## [GOAL OF THE EXERCISE]
What follows is a set of entries. Repeat them exactly, but not their pictures.

## [MATERIAL FOR THE TASK]
————

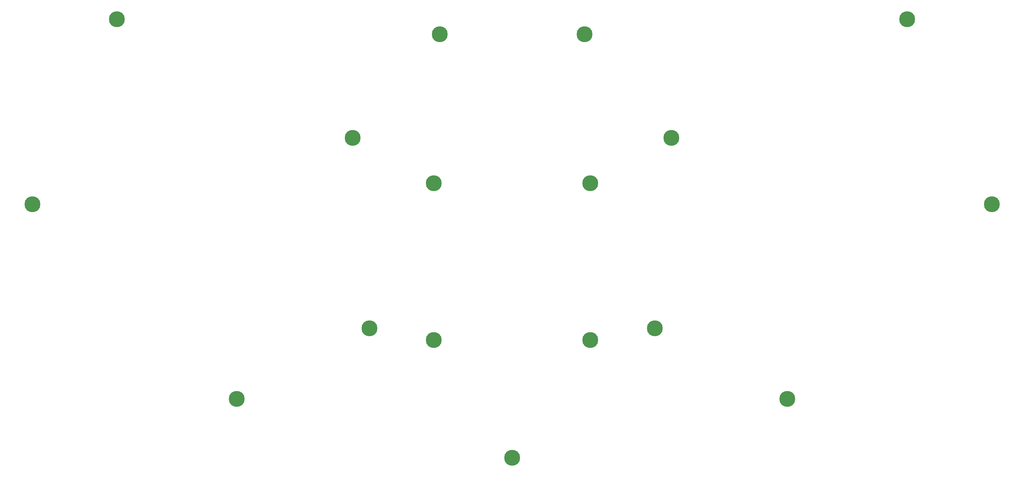
<source format=gbr>
%TF.GenerationSoftware,KiCad,Pcbnew,8.0.1*%
%TF.CreationDate,2024-05-19T15:37:59+09:00*%
%TF.ProjectId,top_plate,746f705f-706c-4617-9465-2e6b69636164,v1.0.0*%
%TF.SameCoordinates,Original*%
%TF.FileFunction,Soldermask,Bot*%
%TF.FilePolarity,Negative*%
%FSLAX46Y46*%
G04 Gerber Fmt 4.6, Leading zero omitted, Abs format (unit mm)*
G04 Created by KiCad (PCBNEW 8.0.1) date 2024-05-19 15:37:59*
%MOMM*%
%LPD*%
G01*
G04 APERTURE LIST*
%ADD10C,0.800000*%
%ADD11C,4.500000*%
G04 APERTURE END LIST*
D10*
%TO.C,_1*%
X205898600Y-170614941D03*
D11*
X204731874Y-169448215D03*
D10*
X204731874Y-171098215D03*
X205898600Y-168281489D03*
X203081874Y-169448215D03*
X203565148Y-168281489D03*
X203565148Y-170614941D03*
X206381874Y-169448215D03*
X204731874Y-167798215D03*
%TD*%
%TO.C,_2*%
X161768600Y-170614941D03*
D11*
X160601874Y-169448215D03*
D10*
X160601874Y-171098215D03*
X161768600Y-168281489D03*
X158951874Y-169448215D03*
X159435148Y-168281489D03*
X159435148Y-170614941D03*
X162251874Y-169448215D03*
X160601874Y-167798215D03*
%TD*%
%TO.C,_3*%
X205898600Y-214744941D03*
D11*
X204731874Y-213578215D03*
D10*
X204731874Y-215228215D03*
X205898600Y-212411489D03*
X203081874Y-213578215D03*
X203565148Y-212411489D03*
X203565148Y-214744941D03*
X206381874Y-213578215D03*
X204731874Y-211928215D03*
%TD*%
%TO.C,_4*%
X161768600Y-214744941D03*
D11*
X160601874Y-213578215D03*
D10*
X160601874Y-215228215D03*
X161768600Y-212411489D03*
X158951874Y-213578215D03*
X159435148Y-212411489D03*
X159435148Y-214744941D03*
X162251874Y-213578215D03*
X160601874Y-211928215D03*
%TD*%
%TO.C,_5*%
X71431234Y-124858079D03*
D11*
X71287427Y-123214358D03*
D10*
X70226827Y-124478331D03*
X72931148Y-123070551D03*
X70023454Y-122153758D03*
X71143620Y-121570637D03*
X69643706Y-123358165D03*
X72551400Y-124274958D03*
X72348027Y-121950385D03*
%TD*%
%TO.C,_6*%
X47594949Y-176974288D03*
D11*
X47451142Y-175330567D03*
D10*
X46390542Y-176594540D03*
X49094863Y-175186760D03*
X46187169Y-174269967D03*
X47307335Y-173686846D03*
X45807421Y-175474374D03*
X48715115Y-176391167D03*
X48511742Y-174066594D03*
%TD*%
%TO.C,_7*%
X137905785Y-158255643D03*
D11*
X137761978Y-156611922D03*
D10*
X136701378Y-157875895D03*
X139405699Y-156468115D03*
X136498005Y-155551322D03*
X137618171Y-154968201D03*
X136118257Y-156755729D03*
X139025951Y-157672522D03*
X138822578Y-155347949D03*
%TD*%
%TO.C,_8*%
X162395992Y-129069349D03*
D11*
X162252185Y-127425628D03*
D10*
X161191585Y-128689601D03*
X163895906Y-127281821D03*
X160988212Y-126365028D03*
X162108378Y-125781907D03*
X160608464Y-127569435D03*
X163516158Y-128486228D03*
X163312785Y-126161655D03*
%TD*%
%TO.C,_9*%
X142601870Y-211932144D03*
D11*
X142458063Y-210288423D03*
D10*
X141397463Y-211552396D03*
X144101784Y-210144616D03*
X141194090Y-209227823D03*
X142314256Y-208644702D03*
X140814342Y-210432230D03*
X143722036Y-211349023D03*
X143518663Y-209024450D03*
%TD*%
%TO.C,_10*%
X104377986Y-231691493D03*
D11*
X105075306Y-230196085D03*
D10*
X103524813Y-230760418D03*
X106570714Y-230893405D03*
X104510973Y-228645592D03*
X105772626Y-228700677D03*
X103579898Y-229498765D03*
X105639639Y-231746578D03*
X106625799Y-229631752D03*
%TD*%
%TO.C,_11*%
X295690041Y-123358165D03*
D11*
X294046320Y-123214358D03*
D10*
X295106920Y-124478331D03*
X294190127Y-121570637D03*
X292782347Y-124274958D03*
X292402599Y-123070551D03*
X293902513Y-124858079D03*
X295310293Y-122153758D03*
X292985720Y-121950385D03*
%TD*%
%TO.C,_12*%
X319526326Y-175474374D03*
D11*
X317882605Y-175330567D03*
D10*
X318943205Y-176594540D03*
X318026412Y-173686846D03*
X316618632Y-176391167D03*
X316238884Y-175186760D03*
X317738798Y-176974288D03*
X319146578Y-174269967D03*
X316822005Y-174066594D03*
%TD*%
%TO.C,_13*%
X229215491Y-156755729D03*
D11*
X227571770Y-156611922D03*
D10*
X228632370Y-157875895D03*
X227715577Y-154968201D03*
X226307797Y-157672522D03*
X225928049Y-156468115D03*
X227427963Y-158255643D03*
X228835743Y-155551322D03*
X226511170Y-155347949D03*
%TD*%
%TO.C,_14*%
X204725283Y-127569435D03*
D11*
X203081562Y-127425628D03*
D10*
X204142162Y-128689601D03*
X203225369Y-125781907D03*
X201817589Y-128486228D03*
X201437841Y-127281821D03*
X202937755Y-129069349D03*
X204345535Y-126365028D03*
X202020962Y-126161655D03*
%TD*%
%TO.C,_15*%
X224519405Y-210432230D03*
D11*
X222875684Y-210288423D03*
D10*
X223936284Y-211552396D03*
X223019491Y-208644702D03*
X221611711Y-211349023D03*
X221231963Y-210144616D03*
X222731877Y-211932144D03*
X224139657Y-209227823D03*
X221815084Y-209024450D03*
%TD*%
%TO.C,_16*%
X261753849Y-229498765D03*
D11*
X260258441Y-230196085D03*
D10*
X261808934Y-230760418D03*
X259561121Y-228700677D03*
X259694108Y-231746578D03*
X258763033Y-230893405D03*
X260955761Y-231691493D03*
X260822774Y-228645592D03*
X258707948Y-229631752D03*
%TD*%
%TO.C,_17*%
X183833600Y-247924941D03*
D11*
X182666874Y-246758215D03*
D10*
X182666874Y-248408215D03*
X183833600Y-245591489D03*
X181016874Y-246758215D03*
X181500148Y-245591489D03*
X181500148Y-247924941D03*
X184316874Y-246758215D03*
X182666874Y-245108215D03*
%TD*%
M02*

</source>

————

## [RESPONSE AREA]
<source format=gbr>
%TF.GenerationSoftware,KiCad,Pcbnew,8.0.1*%
%TF.CreationDate,2024-05-19T15:37:59+09:00*%
%TF.ProjectId,top_plate,746f705f-706c-4617-9465-2e6b69636164,v1.0.0*%
%TF.SameCoordinates,Original*%
%TF.FileFunction,Soldermask,Bot*%
%TF.FilePolarity,Negative*%
%FSLAX46Y46*%
G04 Gerber Fmt 4.6, Leading zero omitted, Abs format (unit mm)*
G04 Created by KiCad (PCBNEW 8.0.1) date 2024-05-19 15:37:59*
%MOMM*%
%LPD*%
G01*
G04 APERTURE LIST*
%ADD10C,0.800000*%
%ADD11C,4.500000*%
G04 APERTURE END LIST*
D10*
%TO.C,_1*%
X205898600Y-170614941D03*
D11*
X204731874Y-169448215D03*
D10*
X204731874Y-171098215D03*
X205898600Y-168281489D03*
X203081874Y-169448215D03*
X203565148Y-168281489D03*
X203565148Y-170614941D03*
X206381874Y-169448215D03*
X204731874Y-167798215D03*
%TD*%
%TO.C,_2*%
X161768600Y-170614941D03*
D11*
X160601874Y-169448215D03*
D10*
X160601874Y-171098215D03*
X161768600Y-168281489D03*
X158951874Y-169448215D03*
X159435148Y-168281489D03*
X159435148Y-170614941D03*
X162251874Y-169448215D03*
X160601874Y-167798215D03*
%TD*%
%TO.C,_3*%
X205898600Y-214744941D03*
D11*
X204731874Y-213578215D03*
D10*
X204731874Y-215228215D03*
X205898600Y-212411489D03*
X203081874Y-213578215D03*
X203565148Y-212411489D03*
X203565148Y-214744941D03*
X206381874Y-213578215D03*
X204731874Y-211928215D03*
%TD*%
%TO.C,_4*%
X161768600Y-214744941D03*
D11*
X160601874Y-213578215D03*
D10*
X160601874Y-215228215D03*
X161768600Y-212411489D03*
X158951874Y-213578215D03*
X159435148Y-212411489D03*
X159435148Y-214744941D03*
X162251874Y-213578215D03*
X160601874Y-211928215D03*
%TD*%
%TO.C,_5*%
X71431234Y-124858079D03*
D11*
X71287427Y-123214358D03*
D10*
X70226827Y-124478331D03*
X72931148Y-123070551D03*
X70023454Y-122153758D03*
X71143620Y-121570637D03*
X69643706Y-123358165D03*
X72551400Y-124274958D03*
X72348027Y-121950385D03*
%TD*%
%TO.C,_6*%
X47594949Y-176974288D03*
D11*
X47451142Y-175330567D03*
D10*
X46390542Y-176594540D03*
X49094863Y-175186760D03*
X46187169Y-174269967D03*
X47307335Y-173686846D03*
X45807421Y-175474374D03*
X48715115Y-176391167D03*
X48511742Y-174066594D03*
%TD*%
%TO.C,_7*%
X137905785Y-158255643D03*
D11*
X137761978Y-156611922D03*
D10*
X136701378Y-157875895D03*
X139405699Y-156468115D03*
X136498005Y-155551322D03*
X137618171Y-154968201D03*
X136118257Y-156755729D03*
X139025951Y-157672522D03*
X138822578Y-155347949D03*
%TD*%
%TO.C,_8*%
X162395992Y-129069349D03*
D11*
X162252185Y-127425628D03*
D10*
X161191585Y-128689601D03*
X163895906Y-127281821D03*
X160988212Y-126365028D03*
X162108378Y-125781907D03*
X160608464Y-127569435D03*
X163516158Y-128486228D03*
X163312785Y-126161655D03*
%TD*%
%TO.C,_9*%
X142601870Y-211932144D03*
D11*
X142458063Y-210288423D03*
D10*
X141397463Y-211552396D03*
X144101784Y-210144616D03*
X141194090Y-209227823D03*
X142314256Y-208644702D03*
X140814342Y-210432230D03*
X143722036Y-211349023D03*
X143518663Y-209024450D03*
%TD*%
%TO.C,_10*%
X104377986Y-231691493D03*
D11*
X105075306Y-230196085D03*
D10*
X103524813Y-230760418D03*
X106570714Y-230893405D03*
X104510973Y-228645592D03*
X105772626Y-228700677D03*
X103579898Y-229498765D03*
X105639639Y-231746578D03*
X106625799Y-229631752D03*
%TD*%
%TO.C,_11*%
X295690041Y-123358165D03*
D11*
X294046320Y-123214358D03*
D10*
X295106920Y-124478331D03*
X294190127Y-121570637D03*
X292782347Y-124274958D03*
X292402599Y-123070551D03*
X293902513Y-124858079D03*
X295310293Y-122153758D03*
X292985720Y-121950385D03*
%TD*%
%TO.C,_12*%
X319526326Y-175474374D03*
D11*
X317882605Y-175330567D03*
D10*
X318943205Y-176594540D03*
X318026412Y-173686846D03*
X316618632Y-176391167D03*
X316238884Y-175186760D03*
X317738798Y-176974288D03*
X319146578Y-174269967D03*
X316822005Y-174066594D03*
%TD*%
%TO.C,_13*%
X229215491Y-156755729D03*
D11*
X227571770Y-156611922D03*
D10*
X228632370Y-157875895D03*
X227715577Y-154968201D03*
X226307797Y-157672522D03*
X225928049Y-156468115D03*
X227427963Y-158255643D03*
X228835743Y-155551322D03*
X226511170Y-155347949D03*
%TD*%
%TO.C,_14*%
X204725283Y-127569435D03*
D11*
X203081562Y-127425628D03*
D10*
X204142162Y-128689601D03*
X203225369Y-125781907D03*
X201817589Y-128486228D03*
X201437841Y-127281821D03*
X202937755Y-129069349D03*
X204345535Y-126365028D03*
X202020962Y-126161655D03*
%TD*%
%TO.C,_15*%
X224519405Y-210432230D03*
D11*
X222875684Y-210288423D03*
D10*
X223936284Y-211552396D03*
X223019491Y-208644702D03*
X221611711Y-211349023D03*
X221231963Y-210144616D03*
X222731877Y-211932144D03*
X224139657Y-209227823D03*
X221815084Y-209024450D03*
%TD*%
%TO.C,_16*%
X261753849Y-229498765D03*
D11*
X260258441Y-230196085D03*
D10*
X261808934Y-230760418D03*
X259561121Y-228700677D03*
X259694108Y-231746578D03*
X258763033Y-230893405D03*
X260955761Y-231691493D03*
X260822774Y-228645592D03*
X258707948Y-229631752D03*
%TD*%
%TO.C,_17*%
X183833600Y-247924941D03*
D11*
X182666874Y-246758215D03*
D10*
X182666874Y-248408215D03*
X183833600Y-245591489D03*
X181016874Y-246758215D03*
X181500148Y-245591489D03*
X181500148Y-247924941D03*
X184316874Y-246758215D03*
X182666874Y-245108215D03*
%TD*%
M02*

</source>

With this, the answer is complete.